Story and photos by Bonnee Waldstein
The long period of California drought, coupled with the recent wildfires in the north and south, are a reminder to Glen Park neighbors of the fragility of our environment.
Residents, especially those whose homes are adjacent to the park, have been concerned about the possibility of a fire in Glen Canyon Park.
For years, neighbors have spoken about the areas of dense brush. Friends of Glen Canyon Park have fought the battle against it for years, with work gloves and hand tools. Folks have also traded stories about teens using the fire pits near Glenridge Nursery School/Silvertree Day Camp, and sightings of homeless people camped out in the park.
At the quarterly meeting of the Glen Park Association on January 24, people had the chance to discuss all these issues with Battalion Chief Jack Crements. A little bit about the organization of the SF fire department: The City is divided by areas into nine batallions. Glen Park is part of Batallion 6, which includes our local fire station, Engine 26, on Digby Street at Addison Street, and four other fire stations. Battalion 6, is located on 26th and Church Streets.

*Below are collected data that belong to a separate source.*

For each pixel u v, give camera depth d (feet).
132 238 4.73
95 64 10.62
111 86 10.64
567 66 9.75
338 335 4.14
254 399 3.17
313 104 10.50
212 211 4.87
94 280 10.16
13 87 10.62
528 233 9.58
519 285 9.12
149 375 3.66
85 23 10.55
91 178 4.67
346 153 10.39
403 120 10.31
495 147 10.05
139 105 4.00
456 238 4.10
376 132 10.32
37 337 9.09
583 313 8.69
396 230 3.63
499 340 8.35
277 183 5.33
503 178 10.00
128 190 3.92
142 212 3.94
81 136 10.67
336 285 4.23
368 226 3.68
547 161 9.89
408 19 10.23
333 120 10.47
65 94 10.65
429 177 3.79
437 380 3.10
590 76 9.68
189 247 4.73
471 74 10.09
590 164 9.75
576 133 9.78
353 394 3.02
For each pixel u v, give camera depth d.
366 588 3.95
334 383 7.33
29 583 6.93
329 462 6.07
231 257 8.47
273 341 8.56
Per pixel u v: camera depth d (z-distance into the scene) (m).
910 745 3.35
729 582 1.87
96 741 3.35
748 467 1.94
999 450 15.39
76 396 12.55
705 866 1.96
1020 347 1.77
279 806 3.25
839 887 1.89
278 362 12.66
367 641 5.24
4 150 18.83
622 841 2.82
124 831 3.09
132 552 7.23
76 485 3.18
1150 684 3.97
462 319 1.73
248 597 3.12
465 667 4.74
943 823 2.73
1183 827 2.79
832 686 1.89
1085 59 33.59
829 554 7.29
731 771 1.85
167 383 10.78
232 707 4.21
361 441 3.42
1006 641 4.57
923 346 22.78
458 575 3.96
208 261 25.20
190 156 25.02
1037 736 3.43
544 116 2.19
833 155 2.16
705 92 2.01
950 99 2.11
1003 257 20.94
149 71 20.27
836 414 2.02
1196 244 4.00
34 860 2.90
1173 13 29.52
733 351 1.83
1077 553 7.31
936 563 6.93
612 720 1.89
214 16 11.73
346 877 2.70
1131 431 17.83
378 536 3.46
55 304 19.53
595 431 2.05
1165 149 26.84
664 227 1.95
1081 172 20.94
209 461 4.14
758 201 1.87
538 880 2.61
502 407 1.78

The department has an incident action plan, only shared internally, which is continually updated. Every year in early summer, engine companies that would be responding to a one- or two-alarm fire, assemble in Glen Canyon Park. Engines and trucks arrive, and the firefighters get into wildland gear. For three days, the companies walk through the canyon and discuss different fire response options. It’s a great refresher course, said Crements. These tours are not announced in advance to the public.

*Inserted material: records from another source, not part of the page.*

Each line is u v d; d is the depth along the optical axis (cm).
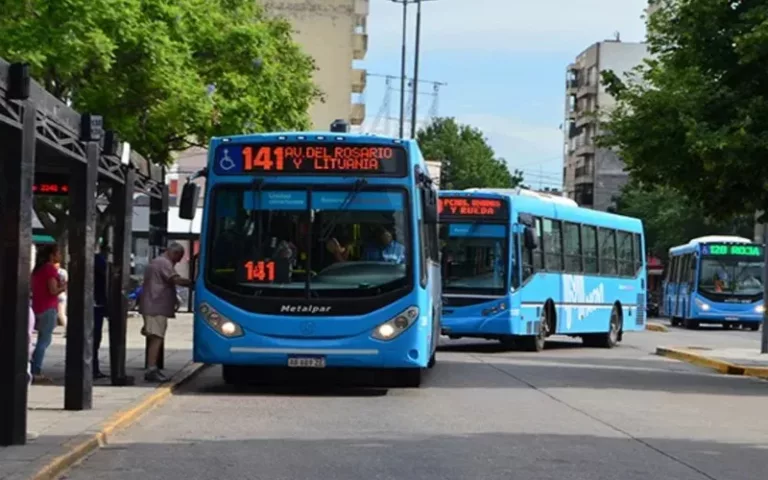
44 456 1284
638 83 2866
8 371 1359
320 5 11088
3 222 1345
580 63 15438
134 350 3016
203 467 1320
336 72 11106
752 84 2683
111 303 2103
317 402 2020
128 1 3200
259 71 4197
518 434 1653
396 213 2100
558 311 3809
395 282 2086
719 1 2678
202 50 4078
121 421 1631
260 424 1711
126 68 3466
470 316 3469
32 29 2995
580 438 1630
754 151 2614
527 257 3556
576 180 15300
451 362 3103
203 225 2111
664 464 1411
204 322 2086
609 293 4281
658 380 2781
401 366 2091
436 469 1327
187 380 2341
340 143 2111
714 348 4109
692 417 1969
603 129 2892
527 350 3725
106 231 2619
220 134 4072
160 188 2367
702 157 2611
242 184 2111
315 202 2100
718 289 6694
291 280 2081
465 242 3497
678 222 9319
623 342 4834
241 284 2081
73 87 3475
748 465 1427
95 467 1307
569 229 3931
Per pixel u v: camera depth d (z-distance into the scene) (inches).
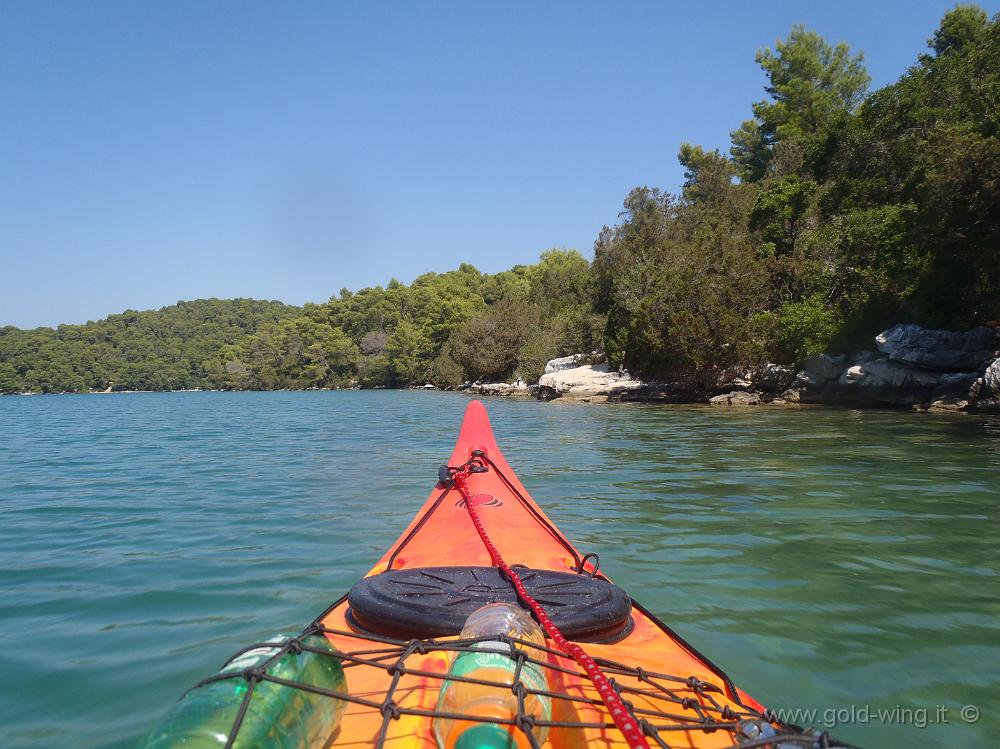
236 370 4367.6
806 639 150.7
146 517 289.7
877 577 191.5
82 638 156.6
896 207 941.8
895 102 1043.3
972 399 723.4
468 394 2027.6
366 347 3796.8
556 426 703.7
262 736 61.9
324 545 235.5
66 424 1037.8
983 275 786.8
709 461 418.9
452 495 205.6
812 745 67.5
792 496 304.2
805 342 988.6
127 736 114.7
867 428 595.5
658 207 1759.4
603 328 1590.8
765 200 1214.3
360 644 101.2
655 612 166.6
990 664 138.2
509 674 70.7
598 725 71.2
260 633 158.1
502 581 114.3
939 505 281.4
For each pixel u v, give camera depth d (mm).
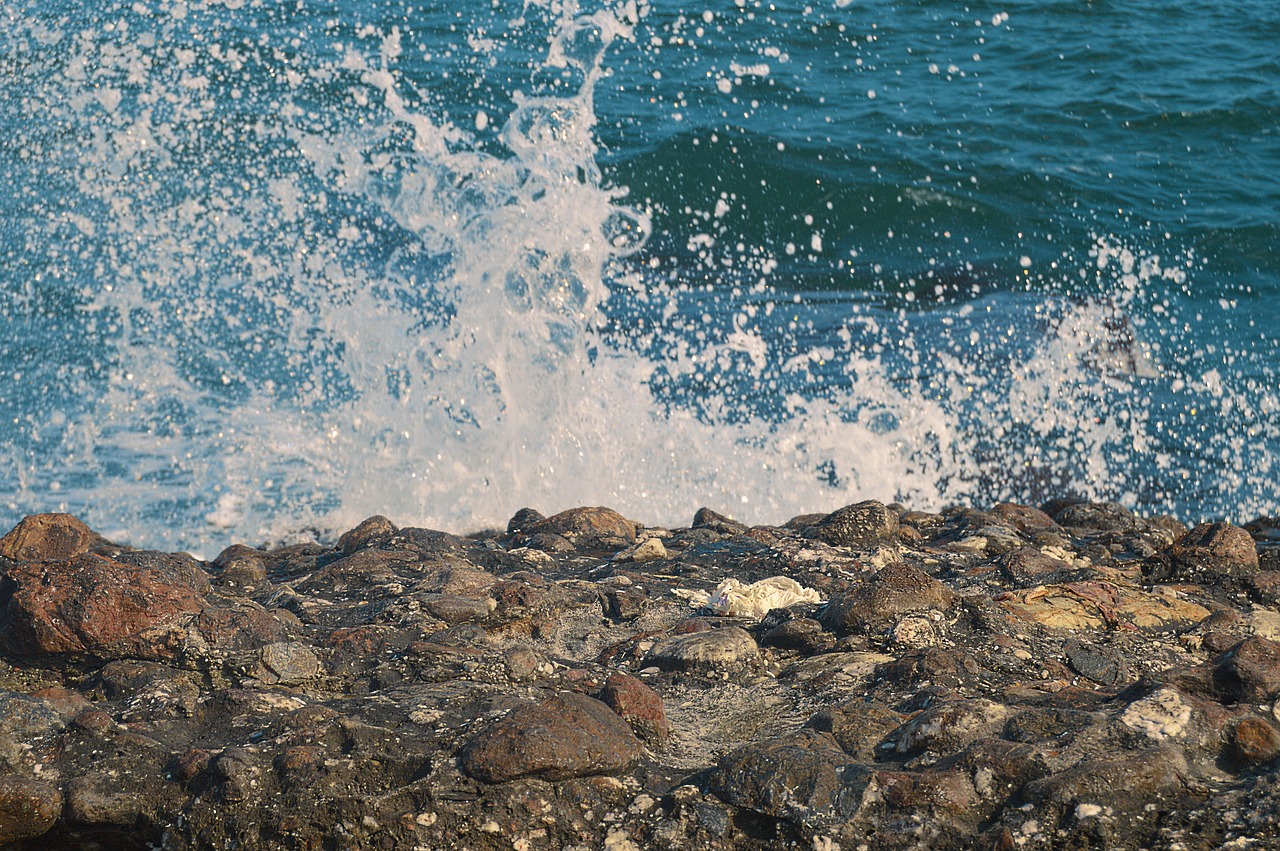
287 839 5812
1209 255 21781
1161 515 13047
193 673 7129
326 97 24078
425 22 28500
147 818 6023
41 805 5949
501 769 5930
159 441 13773
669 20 30000
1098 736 6027
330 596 8617
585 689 7031
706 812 5840
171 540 11883
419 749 6207
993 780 5836
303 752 6117
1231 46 30578
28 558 8508
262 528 12141
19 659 7277
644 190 23234
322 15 28297
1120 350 17641
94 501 12531
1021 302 19578
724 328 17797
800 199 23156
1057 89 28047
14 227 18469
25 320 16141
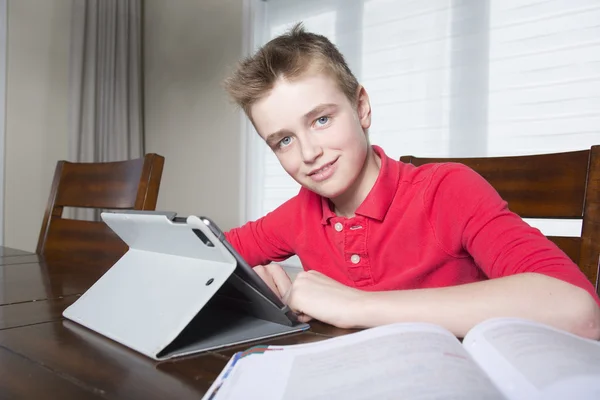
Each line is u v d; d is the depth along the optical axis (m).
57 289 0.78
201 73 2.87
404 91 2.12
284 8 2.54
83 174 1.33
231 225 2.69
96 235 1.25
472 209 0.68
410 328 0.40
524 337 0.37
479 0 1.92
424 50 2.06
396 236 0.78
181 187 2.98
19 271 0.97
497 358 0.34
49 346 0.46
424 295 0.52
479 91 1.92
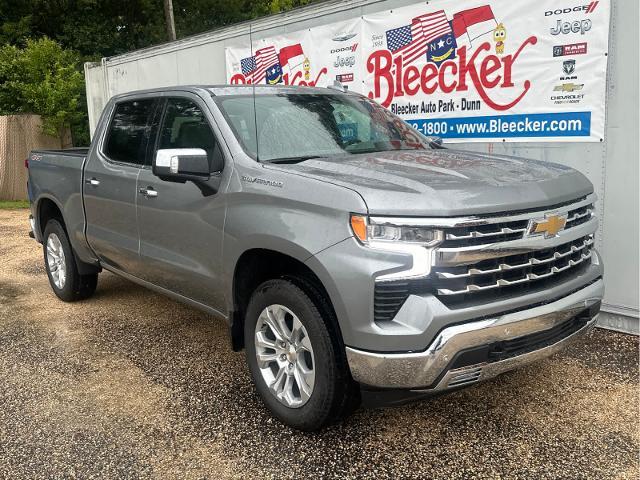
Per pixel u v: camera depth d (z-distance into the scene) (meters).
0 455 3.27
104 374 4.28
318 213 3.10
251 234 3.42
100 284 6.63
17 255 8.39
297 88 4.66
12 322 5.44
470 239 2.90
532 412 3.60
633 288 4.79
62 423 3.60
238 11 27.91
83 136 17.97
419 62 6.17
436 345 2.82
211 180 3.79
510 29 5.35
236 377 4.20
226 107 4.07
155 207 4.28
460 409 3.65
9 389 4.06
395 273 2.84
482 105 5.69
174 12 26.55
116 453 3.27
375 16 6.50
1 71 17.14
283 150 3.85
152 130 4.56
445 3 5.83
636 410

The intensity of a fire in any locality determines the response. Crements noted that there are a large number of engine companies; in our battalion each one, from Ocean Avenue to Folsom Street, has to be familiar with the entire territory. There is plenty of manpower and response time is quick, he assured the group.
In the park, the new Rec Center is very safe and secure. There also haven’t been many fire incidents lately. The most common occurrences are students from the two nearby high schools (Ruth Asawa School of the Arts and The Academy at McAteer) hanging out around the fire pits. People walking their dogs have seen young people carrying armloads of firewood and beer and homeless people cooking. Any fire must have a permit. If anyone sees any fire, they should call Engine 26 to check it out.

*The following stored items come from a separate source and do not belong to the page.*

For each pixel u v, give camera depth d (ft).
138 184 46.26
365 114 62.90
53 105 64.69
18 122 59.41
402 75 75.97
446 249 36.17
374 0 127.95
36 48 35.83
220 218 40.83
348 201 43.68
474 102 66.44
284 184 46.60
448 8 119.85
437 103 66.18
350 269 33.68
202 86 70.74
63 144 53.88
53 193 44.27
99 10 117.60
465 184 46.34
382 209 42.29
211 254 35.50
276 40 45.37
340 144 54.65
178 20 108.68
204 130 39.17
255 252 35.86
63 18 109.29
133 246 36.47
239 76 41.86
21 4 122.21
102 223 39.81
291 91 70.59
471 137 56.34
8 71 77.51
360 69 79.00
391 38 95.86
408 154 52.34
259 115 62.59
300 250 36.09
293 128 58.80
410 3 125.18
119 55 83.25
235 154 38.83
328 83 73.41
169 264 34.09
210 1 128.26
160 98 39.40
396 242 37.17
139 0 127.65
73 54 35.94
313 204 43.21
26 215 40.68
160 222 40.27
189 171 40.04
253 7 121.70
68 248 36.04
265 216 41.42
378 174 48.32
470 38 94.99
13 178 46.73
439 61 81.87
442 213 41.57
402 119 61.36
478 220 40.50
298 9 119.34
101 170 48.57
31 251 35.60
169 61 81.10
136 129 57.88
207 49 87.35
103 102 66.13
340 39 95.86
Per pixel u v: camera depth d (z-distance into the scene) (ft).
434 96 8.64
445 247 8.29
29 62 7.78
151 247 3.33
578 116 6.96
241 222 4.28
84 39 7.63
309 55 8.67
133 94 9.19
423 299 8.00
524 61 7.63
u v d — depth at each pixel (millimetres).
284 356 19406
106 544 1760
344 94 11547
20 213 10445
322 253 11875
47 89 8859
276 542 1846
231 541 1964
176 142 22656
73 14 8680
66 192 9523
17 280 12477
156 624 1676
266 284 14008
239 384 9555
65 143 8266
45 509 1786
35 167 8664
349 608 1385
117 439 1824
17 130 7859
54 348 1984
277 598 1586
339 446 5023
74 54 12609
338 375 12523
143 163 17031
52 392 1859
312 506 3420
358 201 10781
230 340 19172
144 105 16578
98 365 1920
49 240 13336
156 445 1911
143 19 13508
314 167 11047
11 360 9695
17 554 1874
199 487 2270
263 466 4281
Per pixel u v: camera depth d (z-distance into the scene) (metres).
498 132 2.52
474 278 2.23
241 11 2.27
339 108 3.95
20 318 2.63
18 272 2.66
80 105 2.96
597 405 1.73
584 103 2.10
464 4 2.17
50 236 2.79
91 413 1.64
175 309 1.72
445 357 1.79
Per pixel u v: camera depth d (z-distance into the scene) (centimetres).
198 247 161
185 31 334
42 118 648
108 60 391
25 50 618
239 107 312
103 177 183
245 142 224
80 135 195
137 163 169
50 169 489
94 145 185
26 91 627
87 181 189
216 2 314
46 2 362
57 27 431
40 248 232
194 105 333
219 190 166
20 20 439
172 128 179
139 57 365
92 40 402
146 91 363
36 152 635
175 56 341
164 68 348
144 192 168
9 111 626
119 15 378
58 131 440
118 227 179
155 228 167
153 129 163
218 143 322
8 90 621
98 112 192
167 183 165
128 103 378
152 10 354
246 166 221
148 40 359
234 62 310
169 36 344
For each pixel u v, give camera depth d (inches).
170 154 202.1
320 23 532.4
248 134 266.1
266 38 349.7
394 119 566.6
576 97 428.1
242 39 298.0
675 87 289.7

In contrast, the fire pits at Pine Lake are covered and locked. No fires are allowed. If the community wants similar action, they need to speak with a strong voice to Rec and Park.
There are a number of issues that the fire department is concerned about. The main one is evacuation of the nursery school and day camp. In the event of fire, the first responders would go straight to the children. The second or third companies would deal with the fire.
Secondly, the homes along the ridge adjacent to the park need to take precautions. There should be at least a thirty-foot clearance of trees around a property. This is the safety zone established by Cal Fire for wild/urban interface areas. If residents want brush cleared within that established standard safety zone, especially after a rainy season — again — they need to work with Rec and Park. “You might not think you’re a big group, but you are. The more you stay on it and address them to make them responsible, you will get a response.”
In the Wine Country fires, embers traveled for miles and greatly increased the scope and severity of the fires. Crements said that this was a rarity of a “perfect” situation, with the dry condtions and 80 mph winds. “It can happen anywhere, but the likelihood is not high.”
Trash should be disposed of and not be allowed accumulate around the property.
In the event of a fire spreading widely in the park, Chief Crements said that, while that could happen, the department would be able to stop it. Though not a large concern, eucalyptus trees can explode during a fire.
Another potential problem is the water supply. There is only one fire hydrant near Silver Tree; there’s another on Bosworth Street and a third on Elk Street. The O’Shaughnessy/Malta area is short on water. Gold Mine Drive has plenty.
A fire engine carries 500 gallons of water and 1200 feet of hose. To get into tight spaces to fight small fires, they use mini-pumpers. Large fires are put out by having other fires meet and extinguish each other. A fire truck is used for manpower and carries the ladders, jaws, and emergency tools
Someone asked about the possibility of using water from Islais Creek right there in the park. Crements said that it isn’t a reliable supply and would contain too many rocks and debris to use.
There are also cisterns with ample water in the Glen Park neighborhood. “We know where our water sources are,” said Crements. “Even if the hydrants break down, we have hose tenders throughout the City.”
Chief Crements was asked about the drive to green Glen Park by adding street trees. Does that goal conflict with the danger of fire? No, he replied, as long as the trees are kept healthy and trimmed.
While there seems to be no cause for panic, it will take the ongoing efforts of Rec and Park, the fire department, and the determination of the people of Glen Park to keep the canyon as safe as possible.